Irish Author Beats Favourites to Land Britain's Booker Prize

Oct 11, 2005 09:42

LONDON (AFP) - Irish author John Banville beat higher profile favourites Julian Barnes, Kazuo Ishiguro and Zadie Smith to become the surprise winner of Britain's prestigious Booker Prize for fiction.

The 59-year-old was handed the 50,000-pound (72,000-euro, 87,000-dollar) award -- and the massive rise in sales which inevitably follows -- for "The Sea", described by the judges as "a masterly study of grief, memory and love recollected".

Bookmakers had made Banville a 7-1 outsider for what is Britain's best-known literary prize, also one of the most prestigious annual awards in the world for a single work of fiction.

This year's favourite had been British author Julian Barnes for his novel "Arthur and George", followed by 1989 Booker winner Kazuo Ishiguro and 29-year-old British prodigy Zadie Smith.
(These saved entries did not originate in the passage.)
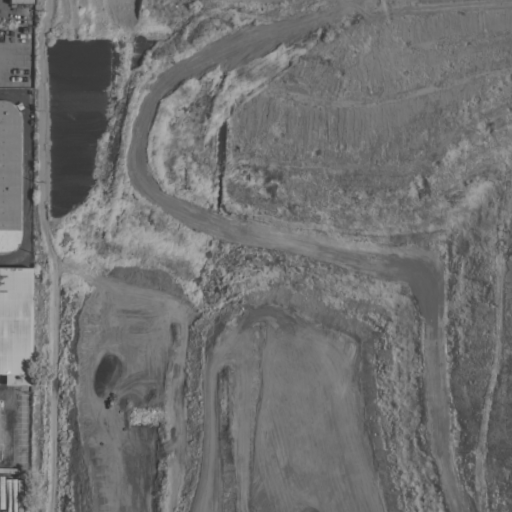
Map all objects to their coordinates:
building: (19, 1)
building: (18, 2)
road: (22, 175)
building: (8, 176)
building: (8, 177)
quarry: (275, 256)
building: (14, 324)
building: (14, 327)
building: (22, 438)
building: (20, 498)
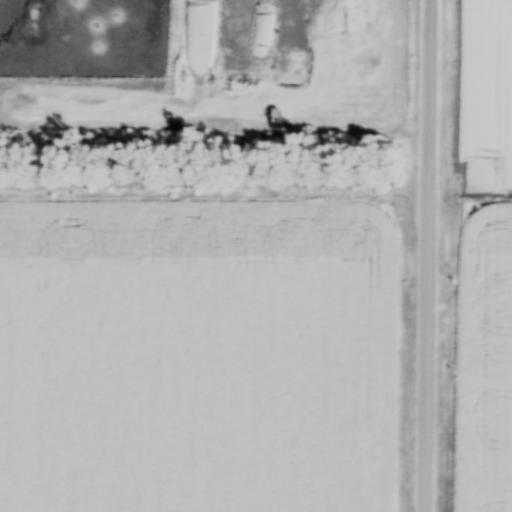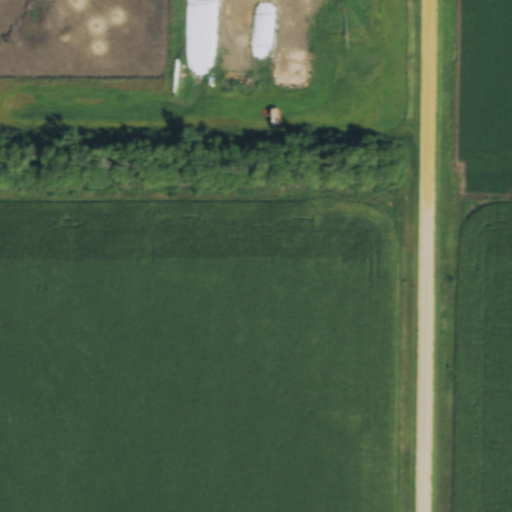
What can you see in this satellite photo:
road: (428, 256)
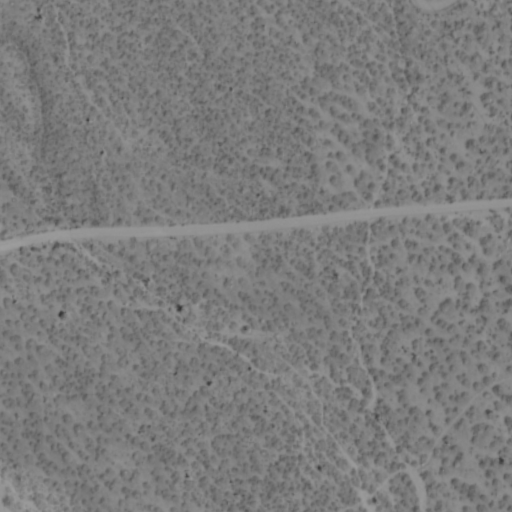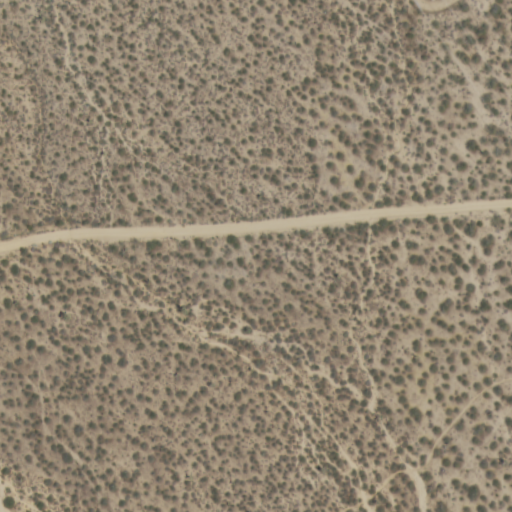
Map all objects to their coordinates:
road: (256, 237)
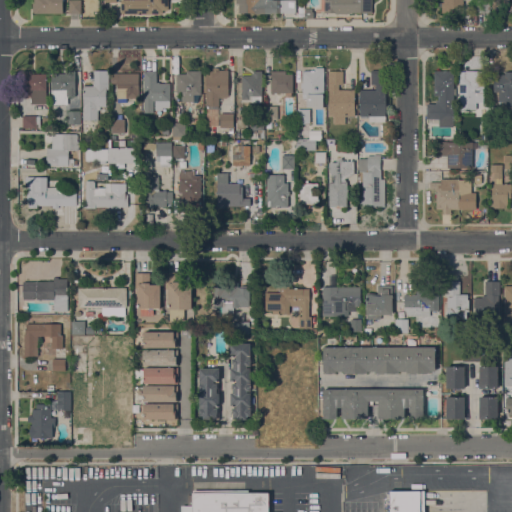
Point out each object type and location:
building: (110, 1)
building: (451, 5)
building: (46, 6)
building: (47, 6)
building: (73, 6)
building: (74, 6)
building: (142, 6)
building: (143, 6)
building: (263, 6)
building: (266, 6)
building: (345, 6)
building: (347, 6)
building: (451, 6)
building: (483, 6)
building: (504, 7)
building: (308, 12)
road: (203, 17)
road: (256, 36)
building: (280, 82)
building: (281, 82)
building: (126, 84)
building: (187, 84)
building: (124, 85)
building: (188, 85)
building: (34, 86)
building: (216, 86)
building: (36, 87)
building: (61, 87)
building: (62, 87)
building: (250, 87)
building: (251, 87)
building: (312, 87)
building: (313, 87)
building: (470, 87)
building: (501, 87)
building: (503, 87)
building: (469, 89)
building: (154, 92)
building: (155, 92)
building: (214, 94)
building: (94, 95)
building: (95, 95)
building: (338, 98)
building: (339, 98)
building: (373, 98)
building: (374, 98)
building: (441, 99)
building: (442, 100)
building: (270, 112)
building: (493, 113)
building: (270, 114)
building: (303, 115)
building: (73, 117)
building: (225, 120)
building: (226, 120)
building: (30, 121)
building: (31, 121)
road: (406, 121)
building: (117, 126)
building: (256, 127)
building: (177, 129)
building: (270, 129)
building: (179, 130)
building: (166, 131)
building: (270, 135)
building: (305, 144)
building: (60, 148)
building: (61, 148)
building: (257, 148)
building: (177, 149)
building: (210, 149)
building: (179, 151)
building: (161, 152)
building: (162, 152)
building: (457, 152)
building: (239, 153)
building: (457, 154)
building: (97, 155)
building: (109, 155)
building: (240, 155)
building: (320, 157)
building: (288, 161)
building: (507, 161)
building: (73, 162)
building: (508, 162)
building: (497, 172)
building: (256, 173)
building: (477, 178)
building: (372, 180)
building: (370, 181)
building: (338, 182)
building: (339, 182)
building: (190, 187)
building: (188, 188)
building: (498, 188)
building: (276, 190)
building: (277, 190)
building: (228, 192)
building: (156, 193)
building: (156, 193)
building: (307, 193)
building: (46, 194)
building: (307, 194)
building: (453, 194)
building: (104, 195)
building: (105, 195)
building: (231, 195)
building: (453, 195)
building: (500, 195)
building: (49, 196)
building: (485, 209)
road: (255, 240)
building: (46, 291)
building: (48, 291)
building: (147, 291)
building: (178, 291)
building: (146, 294)
building: (102, 297)
building: (229, 297)
building: (231, 297)
building: (102, 299)
building: (177, 299)
building: (287, 299)
building: (339, 300)
building: (340, 300)
building: (508, 300)
building: (422, 301)
building: (455, 301)
building: (456, 301)
building: (378, 302)
building: (379, 302)
building: (486, 302)
building: (488, 302)
building: (507, 302)
building: (289, 304)
building: (421, 305)
building: (305, 322)
building: (355, 324)
building: (401, 326)
building: (78, 327)
building: (240, 327)
building: (253, 329)
building: (368, 330)
building: (437, 330)
building: (314, 331)
building: (42, 333)
building: (42, 336)
building: (158, 339)
building: (161, 339)
building: (474, 351)
building: (158, 357)
building: (160, 357)
building: (377, 359)
building: (378, 359)
building: (59, 364)
building: (507, 374)
building: (158, 375)
building: (161, 375)
building: (454, 376)
building: (487, 376)
building: (455, 377)
building: (488, 377)
building: (239, 380)
building: (240, 380)
building: (158, 392)
building: (160, 392)
building: (207, 393)
building: (209, 393)
road: (183, 396)
building: (63, 401)
building: (373, 402)
building: (62, 403)
building: (372, 403)
road: (223, 406)
building: (508, 406)
building: (509, 406)
building: (454, 407)
building: (455, 407)
building: (487, 407)
building: (488, 407)
building: (158, 410)
building: (161, 411)
building: (39, 421)
building: (41, 421)
building: (34, 441)
road: (255, 449)
road: (164, 456)
road: (164, 474)
road: (295, 484)
building: (226, 501)
building: (228, 501)
building: (405, 501)
building: (407, 501)
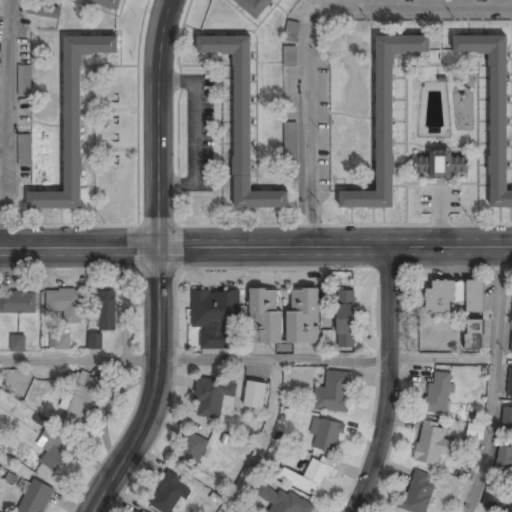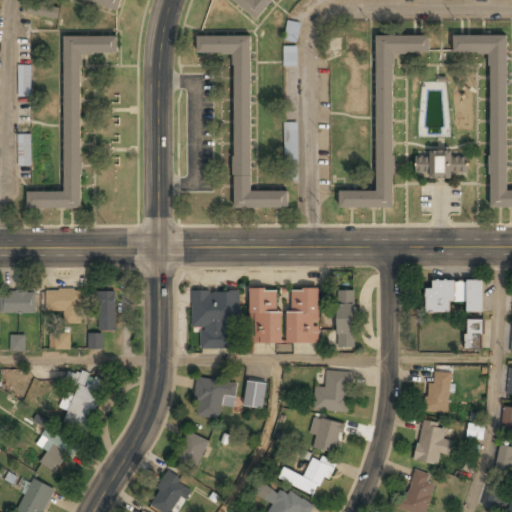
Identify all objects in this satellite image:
building: (106, 3)
building: (107, 3)
building: (254, 6)
building: (255, 6)
building: (42, 10)
building: (43, 11)
road: (316, 37)
building: (289, 55)
building: (24, 80)
building: (24, 81)
building: (493, 109)
building: (493, 109)
building: (72, 121)
building: (241, 121)
building: (241, 121)
building: (384, 121)
building: (72, 122)
building: (384, 122)
road: (12, 123)
building: (290, 140)
building: (24, 149)
building: (290, 151)
building: (440, 164)
building: (441, 165)
road: (256, 247)
road: (156, 263)
building: (453, 295)
building: (454, 295)
building: (17, 302)
building: (17, 302)
building: (65, 303)
building: (65, 303)
building: (105, 309)
building: (105, 310)
building: (214, 316)
building: (214, 316)
building: (265, 317)
building: (303, 317)
building: (283, 318)
building: (345, 318)
building: (345, 319)
building: (473, 333)
building: (474, 334)
building: (59, 341)
building: (60, 341)
building: (94, 341)
building: (94, 341)
building: (17, 343)
building: (511, 345)
building: (511, 346)
road: (78, 357)
road: (328, 358)
road: (497, 381)
building: (509, 381)
road: (388, 382)
building: (509, 384)
building: (332, 392)
building: (438, 392)
building: (438, 392)
building: (333, 393)
building: (254, 394)
building: (255, 395)
building: (213, 396)
building: (212, 397)
building: (81, 401)
building: (83, 405)
building: (506, 416)
building: (507, 420)
building: (475, 431)
building: (325, 434)
building: (326, 434)
road: (266, 440)
building: (431, 443)
building: (432, 443)
building: (56, 448)
building: (55, 449)
building: (191, 449)
building: (191, 449)
building: (504, 458)
building: (504, 460)
building: (307, 476)
building: (307, 476)
building: (418, 492)
building: (169, 493)
building: (169, 493)
building: (417, 493)
building: (34, 496)
building: (497, 496)
building: (34, 497)
building: (280, 499)
building: (282, 500)
building: (499, 500)
building: (140, 511)
building: (143, 511)
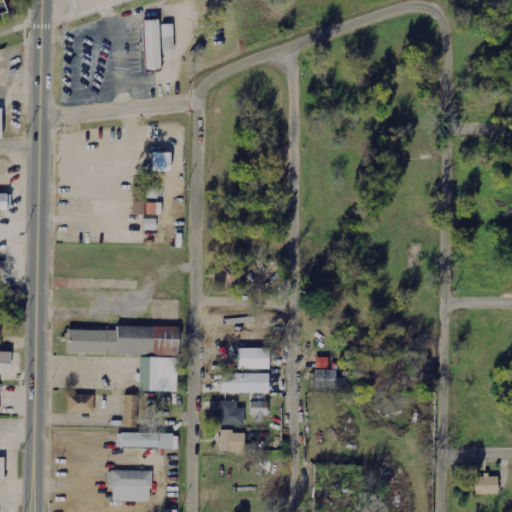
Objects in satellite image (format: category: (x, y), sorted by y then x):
building: (9, 7)
road: (65, 7)
building: (1, 11)
road: (46, 23)
building: (168, 37)
building: (148, 45)
building: (151, 46)
road: (252, 60)
road: (480, 128)
road: (18, 149)
building: (2, 200)
building: (3, 202)
road: (34, 255)
road: (443, 275)
building: (231, 276)
road: (289, 279)
building: (2, 302)
road: (241, 304)
road: (477, 305)
road: (193, 308)
building: (121, 342)
building: (136, 351)
building: (3, 357)
building: (4, 357)
building: (253, 358)
building: (155, 375)
building: (324, 379)
building: (244, 383)
building: (80, 403)
building: (78, 405)
building: (130, 411)
building: (259, 411)
building: (128, 413)
building: (229, 413)
building: (149, 440)
building: (232, 441)
road: (475, 455)
building: (1, 467)
building: (130, 485)
building: (487, 485)
building: (127, 488)
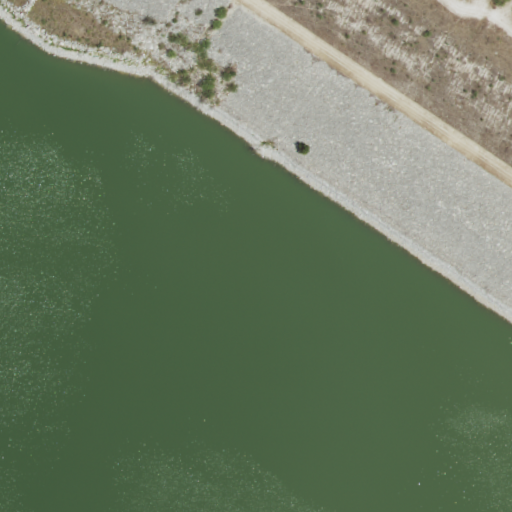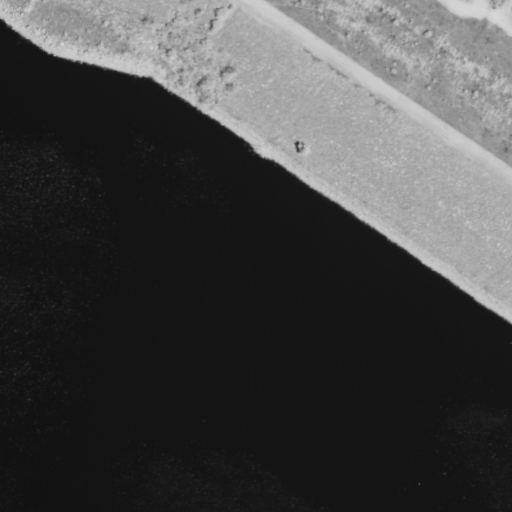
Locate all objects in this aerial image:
road: (374, 94)
dam: (344, 118)
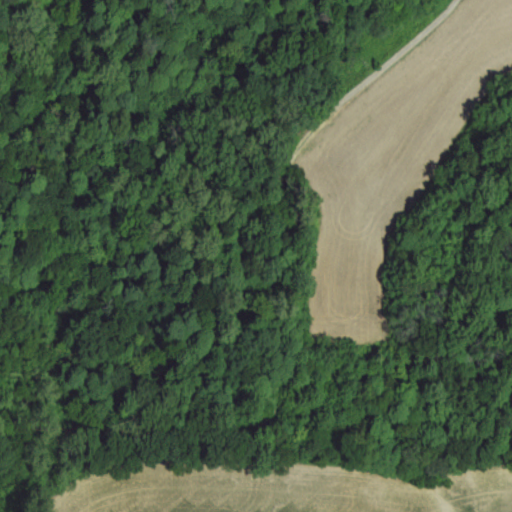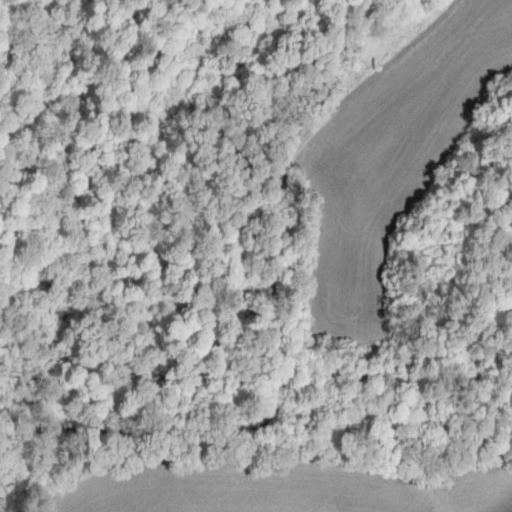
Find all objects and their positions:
road: (273, 308)
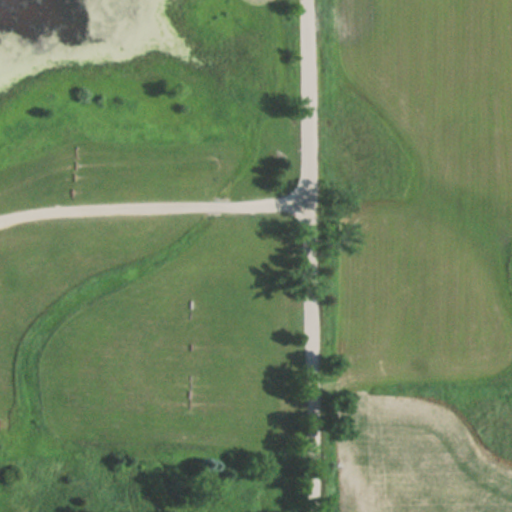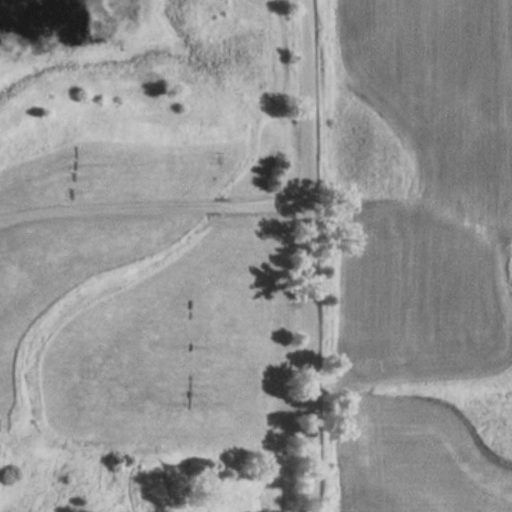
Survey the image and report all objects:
road: (154, 205)
road: (310, 255)
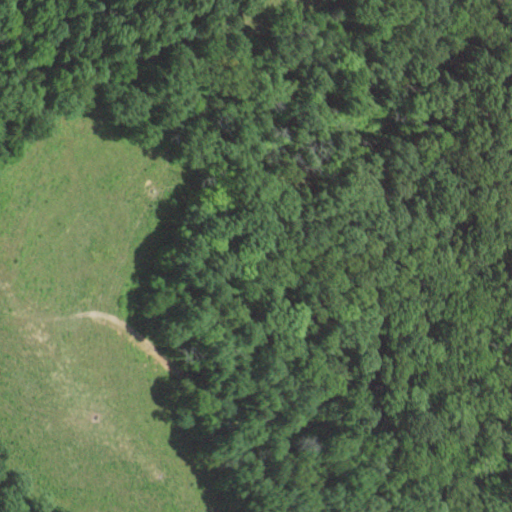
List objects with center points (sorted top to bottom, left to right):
road: (30, 102)
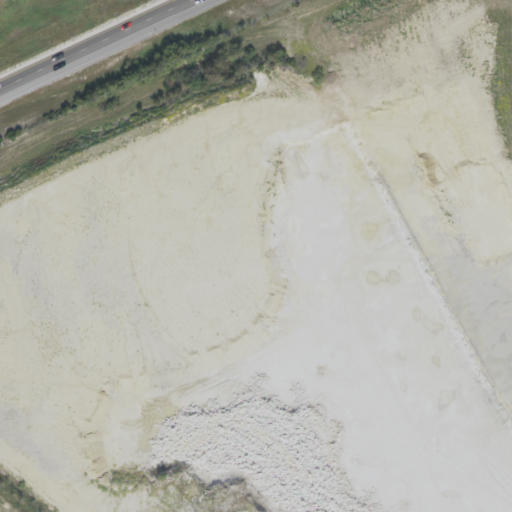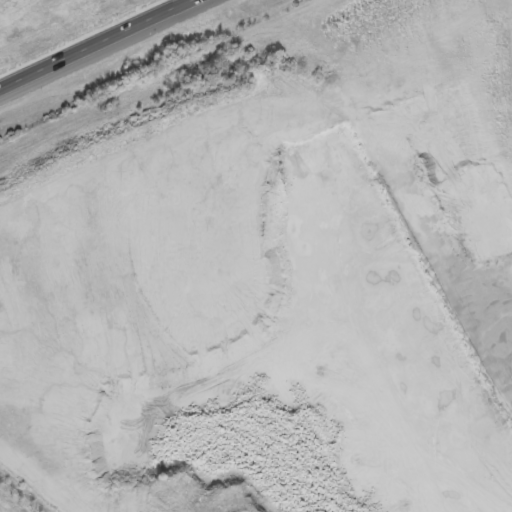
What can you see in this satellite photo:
road: (91, 42)
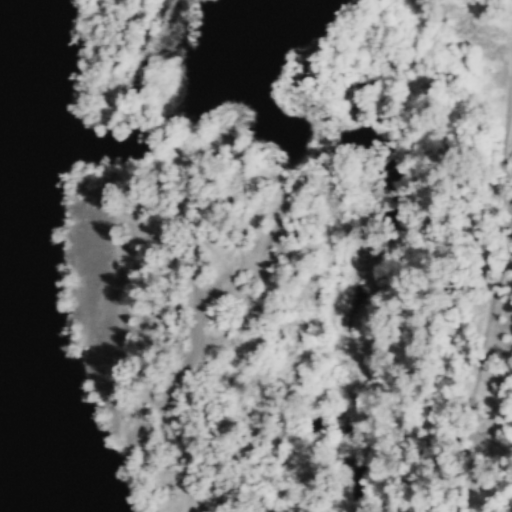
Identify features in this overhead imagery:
river: (2, 14)
road: (507, 74)
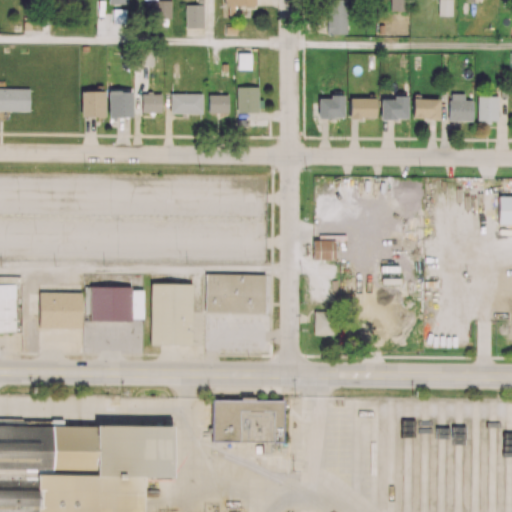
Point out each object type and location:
road: (145, 43)
road: (401, 46)
road: (255, 155)
road: (291, 186)
road: (401, 271)
road: (145, 272)
road: (255, 356)
road: (255, 373)
road: (93, 404)
road: (189, 478)
railway: (275, 478)
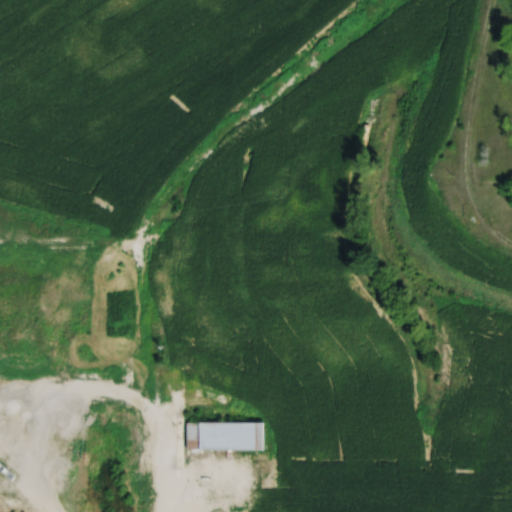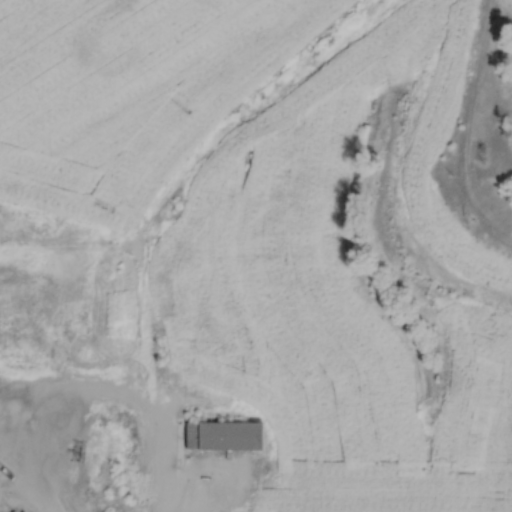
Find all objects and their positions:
road: (463, 135)
building: (510, 184)
road: (156, 201)
road: (69, 250)
road: (10, 400)
building: (225, 436)
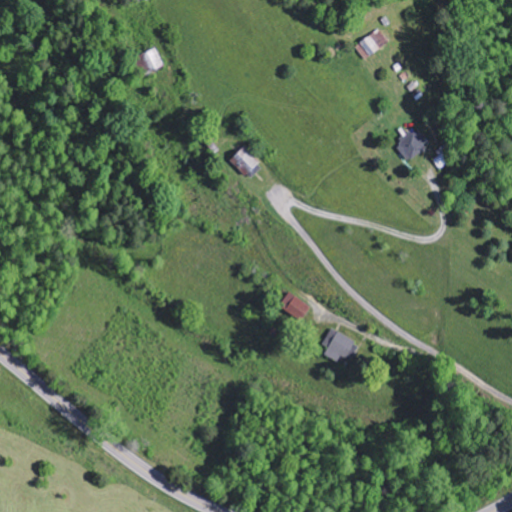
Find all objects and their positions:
building: (374, 46)
building: (414, 146)
building: (248, 165)
building: (297, 307)
road: (399, 332)
building: (341, 347)
road: (232, 504)
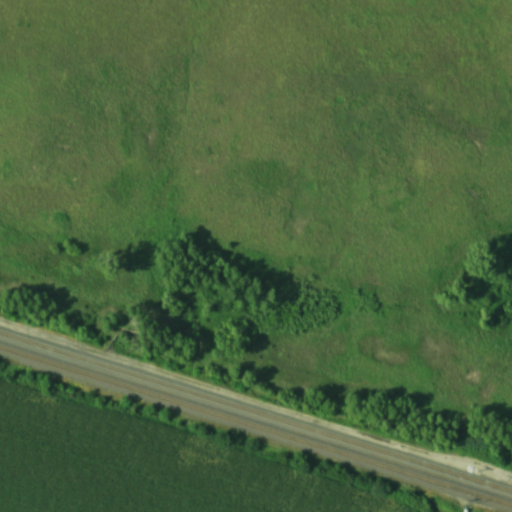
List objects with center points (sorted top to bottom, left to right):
railway: (256, 408)
railway: (255, 421)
Instead, the judges said they had been torn between Banville's work and "Never Let Me Go", the latest novel by Japanese-born British writer Ishiguro, with chairman of the judging panel John Sutherland having to cast the deciding vote.

"In an extraordinarily closely-contested last round, in which the judges felt the level of the shortlisted novels was as high as it can ever have been, they have agreed to award the Man Booker Prize to John Banville's 'The Sea'," Sutherland said.